Text: 1 Corinthians Topic: Why does the church exist, and what does that mean for the way we live?
Introduction
- What's the use of the church?
- The biblical answer to that question deals not with what the church does for you, but with what it does for God.
- When we begin to understand this, we turn the corner from a compromised, self-centered involvement in the church to the God-centered, communal life that God calls and uses for his own purposes.
- In order to help you see this, we need to turn to the letter of 1 Corinthians.
- The point of Paul's letter is to teach the Corinthians what a church is supposed to be like and why it's supposed to be that way.
The church is to be holy.
- Paul greets the church in Corinth as those called to be holythat's how he defines them.
- An inevitable part of holiness is to possess a certain kind of strangeness, because we have been set apart and made special by God.
- Because the church is called to holiness, discipline is needed.
- Far worse than a church in which someone commits adultery is a church that says nothing about people committing adultery.
- God preserves his witness in the purity of the church.
- The church practices discipline to bring an unrepentant person to repentance.
- We cannot allow others to see a bunch of self-righteous, prudish people, but rather a community whose conduct holds out hope of a better, more humane, more God-honoring way of living than the world offers.
The church is to be united.
- When you read 1 Corinthians, it's apparent that the church was having a problem with unity.
- Once you begin to tolerate sin, you begin to have a problem with unity.
- Some of the Christians in Corinth had taken each other to secular courts to settle matters.
- Christians need to be careful not to imbibe the litigious, self-concerned nature of our culture around us and baptize it into the church.
- Unity is supposed to be one of the hallmarks of the church.
The church is to be a loving people.
- Only love will enable us to have the kind of unity that is to mark the body of Christ.
- God's character is best seen when two conflicting parties who disagree on something work together, placing the other person above themselves.
- Love is the dynamic fuel of the church; it will motivate, continue, and contribute to all the other things God wants to see in his church.
- Paul is calling for more than just loving actions; according to the Bible, love is a disposition of the heart for God and others, which then shows itself in our actions.
The church is to reflect the character of God.
- Paul stresses the characteristics of holiness, unity, and love, because the character of the church is supposed to reflect the character of God.
- We must maintain a holiness found in Christ as a part of our task of reflecting him.
- We must also be united, because God is one.
- We are to be a loving people, because God is a loving God.
- The church is supposed to manifest the character of God to the world; that's what makes her useful!
- The Christian life is never about me or about you or about each other.

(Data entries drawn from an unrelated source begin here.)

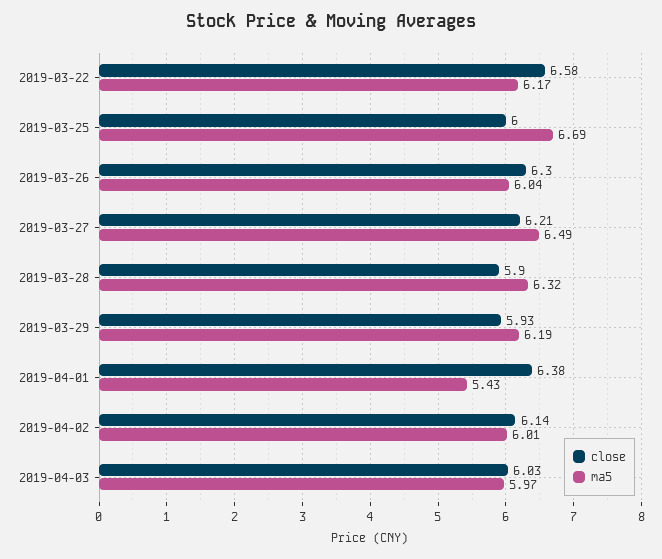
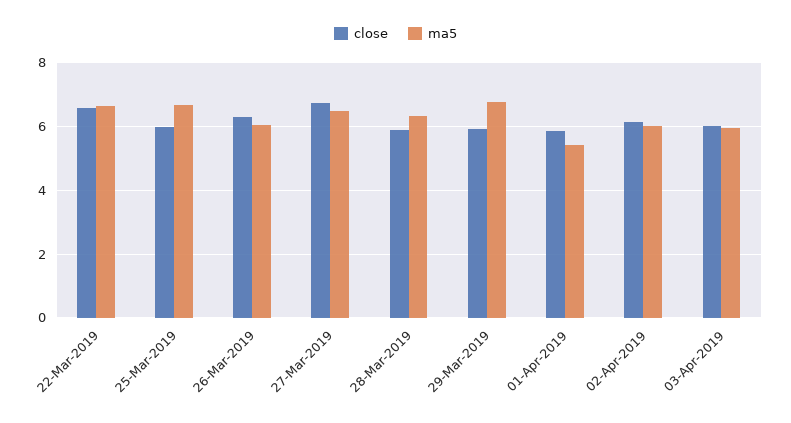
  {
    "close": {
      "2019-03-22": 6.58,
      "2019-03-25": 6,
      "2019-03-26": 6.3,
-     "2019-03-27": 6.21,
+     "2019-03-27": 6.8,
      "2019-03-28": 5.9,
      "2019-03-29": 5.93,
-     "2019-04-01": 6.38,
+     "2019-04-01": 5.8,
      "2019-04-02": 6.14,
      "2019-04-03": 6.03
    },
    "ma5": {
-     "2019-03-22": 6.17,
+     "2019-03-22": 6.6,
      "2019-03-25": 6.69,
      "2019-03-26": 6.04,
      "2019-03-27": 6.49,
      "2019-03-28": 6.32,
-     "2019-03-29": 6.19,
+     "2019-03-29": 6.8,
      "2019-04-01": 5.43,
      "2019-04-02": 6.01,
      "2019-04-03": 5.97
    }
  }

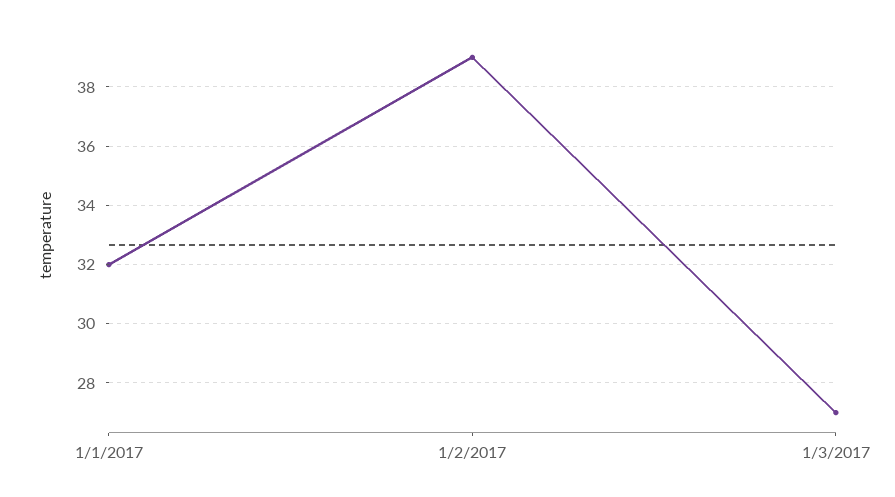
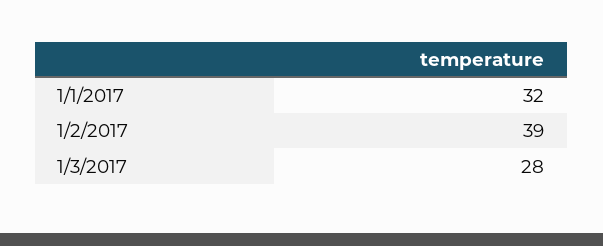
  {
    "1/1/2017": 32,
    "1/2/2017": 39,
-   "1/3/2017": 27
+   "1/3/2017": 28
  }

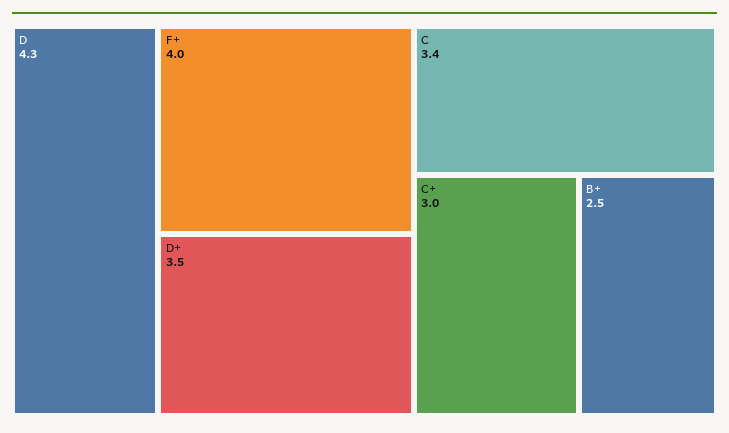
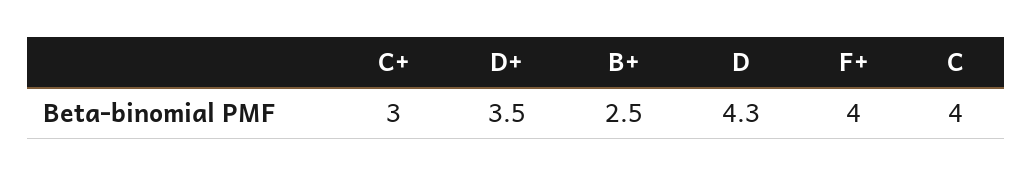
  {
    "D": 4.3,
    "F+": 4,
    "D+": 3.5,
-   "C": 3.4,
+   "C": 4,
    "C+": 3,
    "B+": 2.5
  }

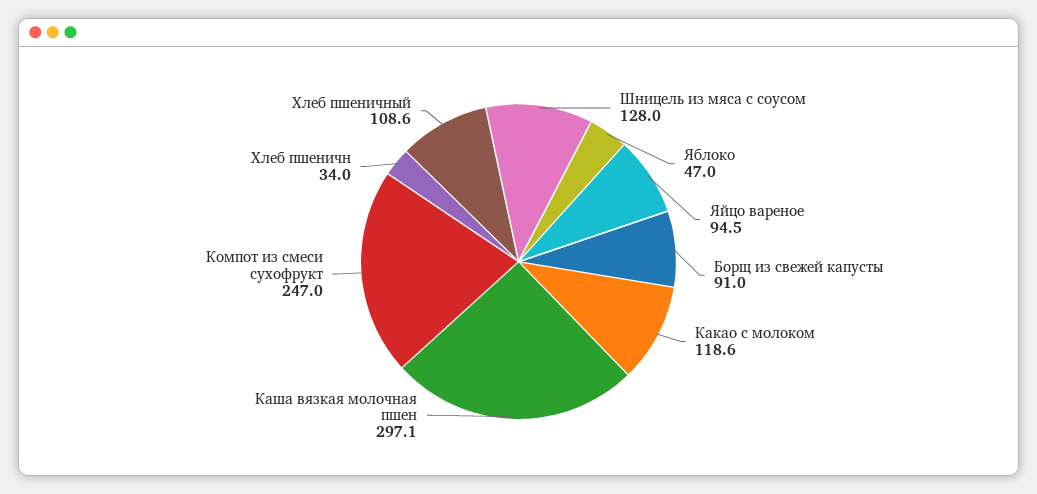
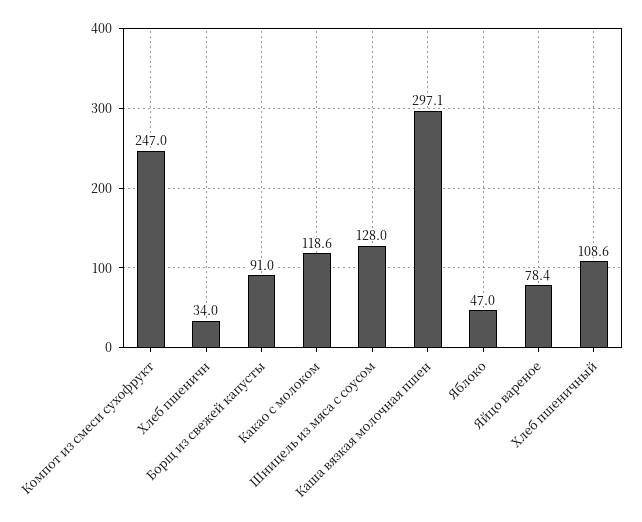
  {
    "Шницель из мяса с соусом": 128,
    "Яблоко": 47,
-   "Яйцо вареное": 94.5,
+   "Яйцо вареное": 78.4,
    "Борщ из свежей капусты": 91,
    "Какао с молоком": 118.6,
    "Каша вязкая молочная пшен": 297.1,
    "Компот из смеси сухофрукт": 247,
    "Хлеб пшеничн": 34,
    "Хлеб пшеничный": 108.6
  }

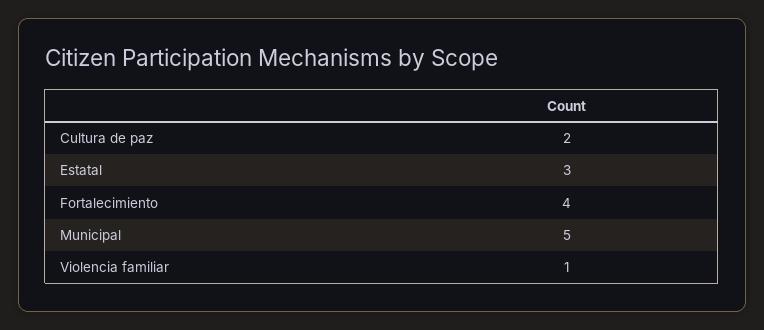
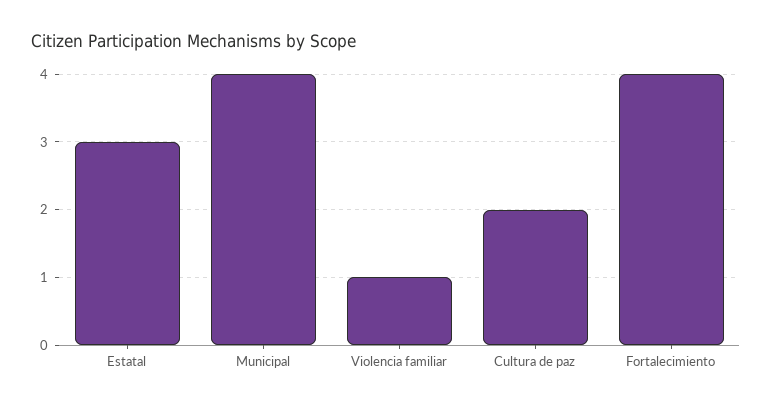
  {
    "Cultura de paz": 2,
    "Estatal": 3,
    "Fortalecimiento": 4,
-   "Municipal": 5,
+   "Municipal": 4,
    "Violencia familiar": 1
  }

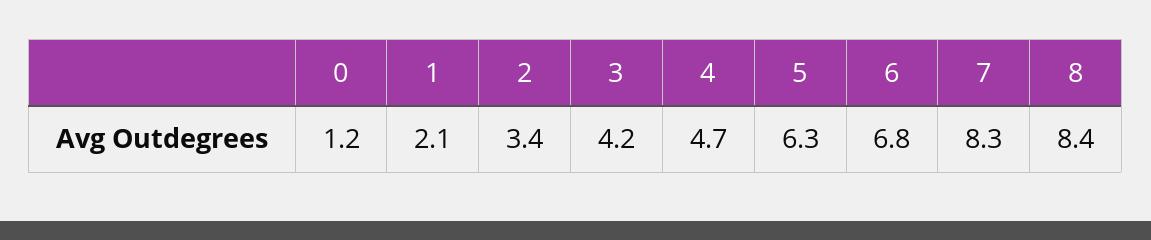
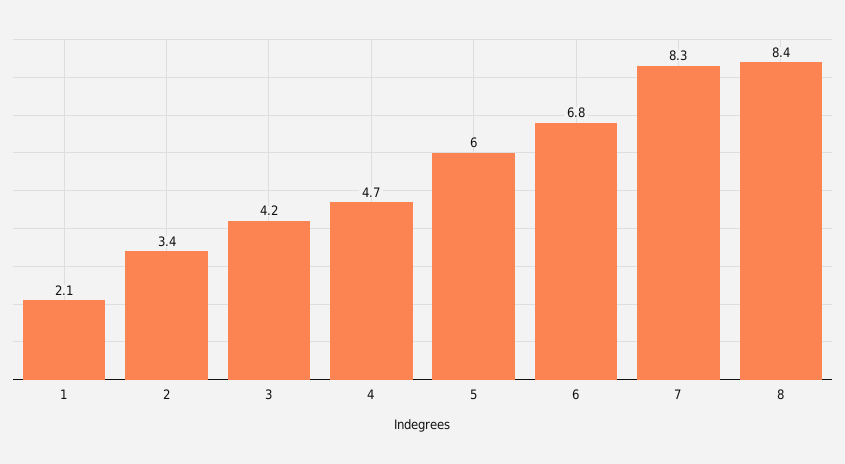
  {
-   "0": 1.2,
    "1": 2.1,
    "2": 3.4,
    "3": 4.2,
    "4": 4.7,
-   "5": 6.3,
+   "5": 6,
    "6": 6.8,
    "7": 8.3,
    "8": 8.4
  }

It's about God.
Conclusion
- Are we doing what we do for the sake of the gospel and for the glory of God?
- If we cultivate a sub-Christian holiness that tolerates sin, we're deceiving people about what God is like.
- If we cultivate a sub-Christian unity that ignores real divisions and unites around smaller, secondary things, we're confusing people about what God is really like.
- If we cultivate a sub-Christian love that is nothing more than mere sentiment and family feeling, we deceive the world about what God is like.
- We display God's glory by living a life of holiness, unity, and love for him.